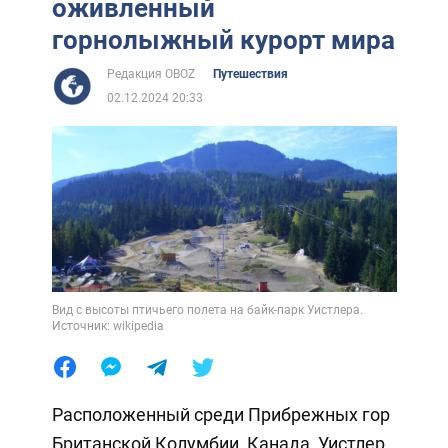
оживленный
горнолыжный курорт мира
Редакция OBOZ
Путешествия
02.12.2024 20:33
Вид с высоты птичьего полета на байк-парк Уистлера.
Источник: wikipedia
Расположенный среди Прибрежных гор
Британской Колумбии, Канада, Уистлер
____
Copy the text from every item above word for word, leaving the pictures out of your answer.

оживленный
горнолыжный курорт мира
Редакция OBOZ
Путешествия
02.12.2024 20:33
Вид с высоты птичьего полета на байк-парк Уистлера.
Источник: wikipedia
Расположенный среди Прибрежных гор
Британской Колумбии, Канада, Уистлер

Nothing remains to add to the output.